▶ Task prompt:
Once the line containing "M1324,7H1329L1321,20L1245,44L1253,28Z" is found in the entries below, reproduce it and every line after it, stopping at and including the line containing "M73,395L228,478L220,488H7V454Z"; reproduce nothing else, and keep each line exact.

▶ Exercise data:

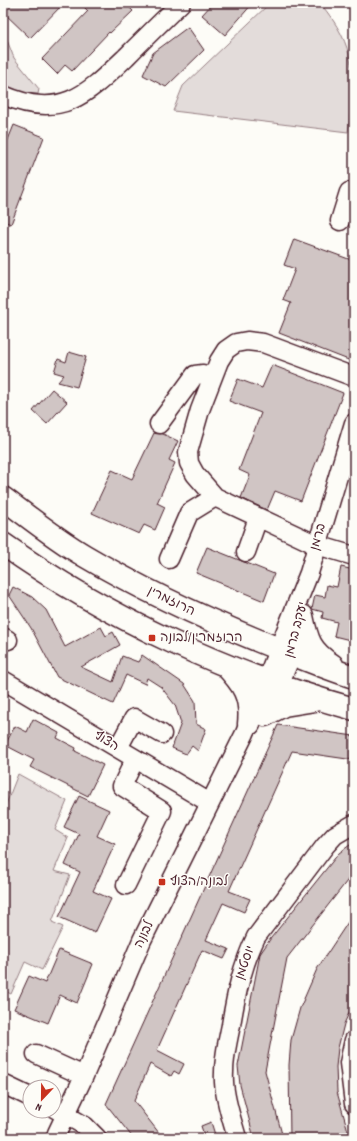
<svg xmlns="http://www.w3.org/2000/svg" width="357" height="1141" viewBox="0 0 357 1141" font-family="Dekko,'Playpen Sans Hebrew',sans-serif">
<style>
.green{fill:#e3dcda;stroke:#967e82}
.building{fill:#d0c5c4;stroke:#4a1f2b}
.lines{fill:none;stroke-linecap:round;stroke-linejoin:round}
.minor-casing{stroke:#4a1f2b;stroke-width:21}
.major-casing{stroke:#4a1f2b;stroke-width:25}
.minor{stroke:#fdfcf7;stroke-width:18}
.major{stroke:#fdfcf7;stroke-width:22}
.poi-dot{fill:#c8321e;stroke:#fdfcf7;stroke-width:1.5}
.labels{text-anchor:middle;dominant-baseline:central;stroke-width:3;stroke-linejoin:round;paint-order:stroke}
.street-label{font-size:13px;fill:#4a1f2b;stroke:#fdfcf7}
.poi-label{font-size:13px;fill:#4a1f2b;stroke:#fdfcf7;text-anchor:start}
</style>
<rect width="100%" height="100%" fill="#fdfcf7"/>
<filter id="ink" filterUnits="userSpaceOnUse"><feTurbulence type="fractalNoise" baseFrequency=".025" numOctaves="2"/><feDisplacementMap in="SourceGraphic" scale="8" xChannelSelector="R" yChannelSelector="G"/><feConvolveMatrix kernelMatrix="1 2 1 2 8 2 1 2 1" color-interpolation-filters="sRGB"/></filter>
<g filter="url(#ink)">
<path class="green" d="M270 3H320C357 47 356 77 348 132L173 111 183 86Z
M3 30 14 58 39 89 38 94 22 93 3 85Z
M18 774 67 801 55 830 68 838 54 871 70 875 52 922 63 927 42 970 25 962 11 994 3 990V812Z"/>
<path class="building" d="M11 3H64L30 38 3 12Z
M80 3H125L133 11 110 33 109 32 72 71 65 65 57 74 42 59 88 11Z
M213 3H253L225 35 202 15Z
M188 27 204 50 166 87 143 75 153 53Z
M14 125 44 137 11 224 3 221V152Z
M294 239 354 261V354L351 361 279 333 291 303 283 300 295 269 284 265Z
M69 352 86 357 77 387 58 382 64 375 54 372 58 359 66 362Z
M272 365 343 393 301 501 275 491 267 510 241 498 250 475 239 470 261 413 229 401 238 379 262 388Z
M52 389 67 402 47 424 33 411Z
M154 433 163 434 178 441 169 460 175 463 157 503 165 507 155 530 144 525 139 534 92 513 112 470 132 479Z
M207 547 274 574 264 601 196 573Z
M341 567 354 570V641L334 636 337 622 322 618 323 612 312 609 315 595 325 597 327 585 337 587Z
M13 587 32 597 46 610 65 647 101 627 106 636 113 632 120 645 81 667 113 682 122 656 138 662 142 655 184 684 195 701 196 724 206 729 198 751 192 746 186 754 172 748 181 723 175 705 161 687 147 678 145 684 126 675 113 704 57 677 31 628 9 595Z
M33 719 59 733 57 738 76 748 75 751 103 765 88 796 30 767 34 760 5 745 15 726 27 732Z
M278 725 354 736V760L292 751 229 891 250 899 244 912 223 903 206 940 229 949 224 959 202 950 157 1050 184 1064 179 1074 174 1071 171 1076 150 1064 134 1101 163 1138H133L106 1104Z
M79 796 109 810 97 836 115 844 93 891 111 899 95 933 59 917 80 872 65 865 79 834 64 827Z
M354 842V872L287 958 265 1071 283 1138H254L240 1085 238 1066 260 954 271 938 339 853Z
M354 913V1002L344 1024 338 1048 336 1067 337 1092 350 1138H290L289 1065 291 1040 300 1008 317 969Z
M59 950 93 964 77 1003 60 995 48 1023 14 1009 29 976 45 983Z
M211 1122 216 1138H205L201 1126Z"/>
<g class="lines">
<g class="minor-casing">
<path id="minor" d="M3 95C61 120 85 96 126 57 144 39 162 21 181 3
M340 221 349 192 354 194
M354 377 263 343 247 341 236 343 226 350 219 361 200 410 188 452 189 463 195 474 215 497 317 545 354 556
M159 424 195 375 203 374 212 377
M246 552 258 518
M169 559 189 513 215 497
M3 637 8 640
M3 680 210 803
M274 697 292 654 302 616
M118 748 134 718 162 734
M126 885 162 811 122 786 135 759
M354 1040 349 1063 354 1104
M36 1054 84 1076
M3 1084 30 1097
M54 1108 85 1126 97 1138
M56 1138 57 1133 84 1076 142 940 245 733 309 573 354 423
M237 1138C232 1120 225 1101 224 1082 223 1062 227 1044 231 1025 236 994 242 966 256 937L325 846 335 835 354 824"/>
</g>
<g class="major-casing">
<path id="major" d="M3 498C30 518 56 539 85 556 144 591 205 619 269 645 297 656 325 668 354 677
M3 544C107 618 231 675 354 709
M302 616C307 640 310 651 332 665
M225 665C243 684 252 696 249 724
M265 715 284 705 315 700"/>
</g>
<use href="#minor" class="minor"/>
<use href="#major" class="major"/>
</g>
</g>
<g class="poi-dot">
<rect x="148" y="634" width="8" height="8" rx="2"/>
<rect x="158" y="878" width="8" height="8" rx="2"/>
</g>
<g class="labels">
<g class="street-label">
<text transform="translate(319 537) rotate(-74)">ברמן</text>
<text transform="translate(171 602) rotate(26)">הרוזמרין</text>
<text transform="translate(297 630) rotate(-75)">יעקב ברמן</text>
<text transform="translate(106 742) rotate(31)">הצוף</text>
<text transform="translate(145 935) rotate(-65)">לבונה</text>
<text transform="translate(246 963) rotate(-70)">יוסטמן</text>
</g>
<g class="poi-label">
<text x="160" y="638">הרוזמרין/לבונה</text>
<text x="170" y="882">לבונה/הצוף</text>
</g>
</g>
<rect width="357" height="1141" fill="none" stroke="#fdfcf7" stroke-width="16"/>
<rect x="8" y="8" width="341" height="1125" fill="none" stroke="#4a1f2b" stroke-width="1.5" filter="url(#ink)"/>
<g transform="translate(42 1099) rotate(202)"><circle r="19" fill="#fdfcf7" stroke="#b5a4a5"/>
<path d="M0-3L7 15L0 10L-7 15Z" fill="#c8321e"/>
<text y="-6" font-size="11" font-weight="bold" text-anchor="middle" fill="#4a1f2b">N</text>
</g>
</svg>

* * *

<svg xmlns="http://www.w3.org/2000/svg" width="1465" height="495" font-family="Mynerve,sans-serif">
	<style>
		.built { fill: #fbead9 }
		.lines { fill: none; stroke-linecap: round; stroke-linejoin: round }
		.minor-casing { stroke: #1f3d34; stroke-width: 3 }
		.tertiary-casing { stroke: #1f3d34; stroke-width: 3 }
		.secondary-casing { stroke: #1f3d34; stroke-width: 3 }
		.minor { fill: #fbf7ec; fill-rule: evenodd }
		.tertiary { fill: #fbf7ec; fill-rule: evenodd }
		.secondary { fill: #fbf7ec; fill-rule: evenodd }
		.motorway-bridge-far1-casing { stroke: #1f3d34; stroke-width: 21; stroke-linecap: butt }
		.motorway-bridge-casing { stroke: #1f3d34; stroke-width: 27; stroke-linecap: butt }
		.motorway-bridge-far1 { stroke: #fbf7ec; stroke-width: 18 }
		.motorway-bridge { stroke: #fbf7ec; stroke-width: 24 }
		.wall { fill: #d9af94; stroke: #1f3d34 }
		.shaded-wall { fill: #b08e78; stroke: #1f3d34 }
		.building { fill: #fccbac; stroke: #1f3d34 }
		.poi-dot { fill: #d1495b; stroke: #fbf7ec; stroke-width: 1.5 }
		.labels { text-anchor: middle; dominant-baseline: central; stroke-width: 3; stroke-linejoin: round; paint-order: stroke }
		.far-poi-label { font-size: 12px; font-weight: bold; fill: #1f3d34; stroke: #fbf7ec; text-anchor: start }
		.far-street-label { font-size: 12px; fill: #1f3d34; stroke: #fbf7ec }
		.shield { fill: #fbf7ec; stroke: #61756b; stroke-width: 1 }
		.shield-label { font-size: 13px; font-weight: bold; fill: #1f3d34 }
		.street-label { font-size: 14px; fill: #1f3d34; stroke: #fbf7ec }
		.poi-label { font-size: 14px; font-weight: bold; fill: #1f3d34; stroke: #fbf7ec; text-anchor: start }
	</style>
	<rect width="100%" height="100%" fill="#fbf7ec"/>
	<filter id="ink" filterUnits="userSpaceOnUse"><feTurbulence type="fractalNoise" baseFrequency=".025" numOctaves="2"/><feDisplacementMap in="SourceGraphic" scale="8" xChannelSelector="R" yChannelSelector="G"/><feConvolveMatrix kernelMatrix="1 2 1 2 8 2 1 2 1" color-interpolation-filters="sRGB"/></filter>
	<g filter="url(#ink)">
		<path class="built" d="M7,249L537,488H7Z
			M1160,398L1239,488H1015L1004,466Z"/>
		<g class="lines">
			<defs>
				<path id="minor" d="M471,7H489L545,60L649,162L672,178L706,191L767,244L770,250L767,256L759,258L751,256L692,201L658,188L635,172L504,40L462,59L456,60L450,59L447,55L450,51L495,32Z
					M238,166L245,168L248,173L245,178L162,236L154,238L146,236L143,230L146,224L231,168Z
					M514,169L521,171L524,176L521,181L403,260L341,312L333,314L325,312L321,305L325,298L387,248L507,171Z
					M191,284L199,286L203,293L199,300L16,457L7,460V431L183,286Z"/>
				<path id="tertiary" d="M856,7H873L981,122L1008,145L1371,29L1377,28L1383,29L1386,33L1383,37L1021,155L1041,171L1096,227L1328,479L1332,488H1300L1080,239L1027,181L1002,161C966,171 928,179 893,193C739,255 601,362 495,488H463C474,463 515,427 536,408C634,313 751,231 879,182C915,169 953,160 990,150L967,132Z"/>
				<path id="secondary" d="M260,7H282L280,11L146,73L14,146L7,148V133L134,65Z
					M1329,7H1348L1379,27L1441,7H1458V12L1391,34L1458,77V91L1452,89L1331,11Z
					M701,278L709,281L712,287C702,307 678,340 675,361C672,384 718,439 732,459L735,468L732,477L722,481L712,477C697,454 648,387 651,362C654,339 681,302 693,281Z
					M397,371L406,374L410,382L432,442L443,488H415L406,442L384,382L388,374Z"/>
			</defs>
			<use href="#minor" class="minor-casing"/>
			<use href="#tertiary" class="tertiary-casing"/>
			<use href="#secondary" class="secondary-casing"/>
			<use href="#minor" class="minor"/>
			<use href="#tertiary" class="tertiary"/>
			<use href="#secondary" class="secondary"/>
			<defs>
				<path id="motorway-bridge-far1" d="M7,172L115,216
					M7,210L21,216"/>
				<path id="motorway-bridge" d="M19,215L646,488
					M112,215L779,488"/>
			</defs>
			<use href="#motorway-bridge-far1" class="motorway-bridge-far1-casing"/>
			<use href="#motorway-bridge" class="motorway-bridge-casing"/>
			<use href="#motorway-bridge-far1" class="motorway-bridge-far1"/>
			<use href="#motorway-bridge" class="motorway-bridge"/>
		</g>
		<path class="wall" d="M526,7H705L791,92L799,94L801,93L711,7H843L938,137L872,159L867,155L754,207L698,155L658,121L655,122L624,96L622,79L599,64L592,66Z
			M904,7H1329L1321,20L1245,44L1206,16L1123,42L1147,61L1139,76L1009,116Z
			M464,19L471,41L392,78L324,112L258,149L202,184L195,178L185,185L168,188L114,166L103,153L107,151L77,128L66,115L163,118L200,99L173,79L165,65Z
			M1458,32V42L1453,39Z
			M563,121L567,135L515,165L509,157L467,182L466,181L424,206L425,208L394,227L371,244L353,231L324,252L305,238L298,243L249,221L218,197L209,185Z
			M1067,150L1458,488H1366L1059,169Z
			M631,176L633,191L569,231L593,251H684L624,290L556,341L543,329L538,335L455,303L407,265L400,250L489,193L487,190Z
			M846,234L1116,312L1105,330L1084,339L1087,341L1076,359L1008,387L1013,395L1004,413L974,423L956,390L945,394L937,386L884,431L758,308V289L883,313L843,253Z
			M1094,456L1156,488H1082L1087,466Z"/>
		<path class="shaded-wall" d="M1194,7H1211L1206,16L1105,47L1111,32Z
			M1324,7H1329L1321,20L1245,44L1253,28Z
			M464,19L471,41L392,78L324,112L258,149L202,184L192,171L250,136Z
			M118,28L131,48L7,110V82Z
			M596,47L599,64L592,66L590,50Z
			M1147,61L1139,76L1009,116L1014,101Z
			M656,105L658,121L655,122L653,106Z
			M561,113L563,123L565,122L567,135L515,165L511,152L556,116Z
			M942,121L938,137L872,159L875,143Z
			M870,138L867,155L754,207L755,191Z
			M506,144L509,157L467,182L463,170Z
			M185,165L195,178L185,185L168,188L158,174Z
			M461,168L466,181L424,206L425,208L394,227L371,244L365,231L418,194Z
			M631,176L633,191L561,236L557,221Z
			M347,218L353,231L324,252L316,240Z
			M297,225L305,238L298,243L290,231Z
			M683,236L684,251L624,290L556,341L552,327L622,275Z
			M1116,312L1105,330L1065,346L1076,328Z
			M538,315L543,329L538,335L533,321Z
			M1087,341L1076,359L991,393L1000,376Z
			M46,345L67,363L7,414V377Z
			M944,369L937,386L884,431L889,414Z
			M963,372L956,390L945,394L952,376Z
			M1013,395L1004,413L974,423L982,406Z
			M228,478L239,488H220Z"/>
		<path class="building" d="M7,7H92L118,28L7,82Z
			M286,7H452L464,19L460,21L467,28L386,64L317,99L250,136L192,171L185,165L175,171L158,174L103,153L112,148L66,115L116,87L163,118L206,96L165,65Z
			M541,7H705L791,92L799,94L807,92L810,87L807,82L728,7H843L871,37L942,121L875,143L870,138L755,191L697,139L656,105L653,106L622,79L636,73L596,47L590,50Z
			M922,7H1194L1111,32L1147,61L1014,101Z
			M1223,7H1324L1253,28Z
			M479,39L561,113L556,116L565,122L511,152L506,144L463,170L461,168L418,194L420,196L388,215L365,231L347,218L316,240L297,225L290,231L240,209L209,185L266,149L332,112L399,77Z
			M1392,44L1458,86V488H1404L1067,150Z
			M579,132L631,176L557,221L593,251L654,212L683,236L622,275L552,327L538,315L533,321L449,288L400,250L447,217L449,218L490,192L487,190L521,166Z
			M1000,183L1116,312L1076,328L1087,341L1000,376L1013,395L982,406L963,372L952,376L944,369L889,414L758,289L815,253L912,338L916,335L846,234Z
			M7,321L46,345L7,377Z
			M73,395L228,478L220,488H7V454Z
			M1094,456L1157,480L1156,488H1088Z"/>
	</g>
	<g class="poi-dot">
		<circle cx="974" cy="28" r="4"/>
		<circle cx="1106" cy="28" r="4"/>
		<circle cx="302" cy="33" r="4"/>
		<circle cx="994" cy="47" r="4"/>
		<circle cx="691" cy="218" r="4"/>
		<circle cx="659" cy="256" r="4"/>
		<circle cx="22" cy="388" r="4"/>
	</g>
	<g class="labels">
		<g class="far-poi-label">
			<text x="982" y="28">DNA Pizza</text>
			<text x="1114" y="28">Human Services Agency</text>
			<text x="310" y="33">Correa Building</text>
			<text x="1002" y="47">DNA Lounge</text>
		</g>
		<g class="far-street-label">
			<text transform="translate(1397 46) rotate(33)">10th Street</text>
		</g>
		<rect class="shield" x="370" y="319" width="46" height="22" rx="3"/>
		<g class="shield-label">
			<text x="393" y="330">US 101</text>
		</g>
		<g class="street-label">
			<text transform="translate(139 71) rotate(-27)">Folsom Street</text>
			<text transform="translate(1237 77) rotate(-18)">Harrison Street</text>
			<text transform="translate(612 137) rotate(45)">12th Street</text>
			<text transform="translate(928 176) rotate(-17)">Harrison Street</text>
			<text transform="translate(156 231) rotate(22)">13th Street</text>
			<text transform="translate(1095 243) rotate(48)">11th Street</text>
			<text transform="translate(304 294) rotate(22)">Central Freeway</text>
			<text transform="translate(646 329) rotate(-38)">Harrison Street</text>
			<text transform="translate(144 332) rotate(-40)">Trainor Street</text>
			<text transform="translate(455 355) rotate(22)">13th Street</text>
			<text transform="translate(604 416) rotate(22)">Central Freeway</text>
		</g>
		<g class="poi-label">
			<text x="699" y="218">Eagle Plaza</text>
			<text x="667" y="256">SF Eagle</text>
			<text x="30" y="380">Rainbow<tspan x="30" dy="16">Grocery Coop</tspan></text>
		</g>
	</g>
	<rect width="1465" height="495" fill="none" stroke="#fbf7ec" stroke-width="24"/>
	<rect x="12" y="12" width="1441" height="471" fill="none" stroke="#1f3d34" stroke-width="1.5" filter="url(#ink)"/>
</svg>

▶ Response to the exercise:
			M1324,7H1329L1321,20L1245,44L1253,28Z
			M464,19L471,41L392,78L324,112L258,149L202,184L192,171L250,136Z
			M118,28L131,48L7,110V82Z
			M596,47L599,64L592,66L590,50Z
			M1147,61L1139,76L1009,116L1014,101Z
			M656,105L658,121L655,122L653,106Z
			M561,113L563,123L565,122L567,135L515,165L511,152L556,116Z
			M942,121L938,137L872,159L875,143Z
			M870,138L867,155L754,207L755,191Z
			M506,144L509,157L467,182L463,170Z
			M185,165L195,178L185,185L168,188L158,174Z
			M461,168L466,181L424,206L425,208L394,227L371,244L365,231L418,194Z
			M631,176L633,191L561,236L557,221Z
			M347,218L353,231L324,252L316,240Z
			M297,225L305,238L298,243L290,231Z
			M683,236L684,251L624,290L556,341L552,327L622,275Z
			M1116,312L1105,330L1065,346L1076,328Z
			M538,315L543,329L538,335L533,321Z
			M1087,341L1076,359L991,393L1000,376Z
			M46,345L67,363L7,414V377Z
			M944,369L937,386L884,431L889,414Z
			M963,372L956,390L945,394L952,376Z
			M1013,395L1004,413L974,423L982,406Z
			M228,478L239,488H220Z"/>
		<path class="building" d="M7,7H92L118,28L7,82Z
			M286,7H452L464,19L460,21L467,28L386,64L317,99L250,136L192,171L185,165L175,171L158,174L103,153L112,148L66,115L116,87L163,118L206,96L165,65Z
			M541,7H705L791,92L799,94L807,92L810,87L807,82L728,7H843L871,37L942,121L875,143L870,138L755,191L697,139L656,105L653,106L622,79L636,73L596,47L590,50Z
			M922,7H1194L1111,32L1147,61L1014,101Z
			M1223,7H1324L1253,28Z
			M479,39L561,113L556,116L565,122L511,152L506,144L463,170L461,168L418,194L420,196L388,215L365,231L347,218L316,240L297,225L290,231L240,209L209,185L266,149L332,112L399,77Z
			M1392,44L1458,86V488H1404L1067,150Z
			M579,132L631,176L557,221L593,251L654,212L683,236L622,275L552,327L538,315L533,321L449,288L400,250L447,217L449,218L490,192L487,190L521,166Z
			M1000,183L1116,312L1076,328L1087,341L1000,376L1013,395L982,406L963,372L952,376L944,369L889,414L758,289L815,253L912,338L916,335L846,234Z
			M7,321L46,345L7,377Z
			M73,395L228,478L220,488H7V454Z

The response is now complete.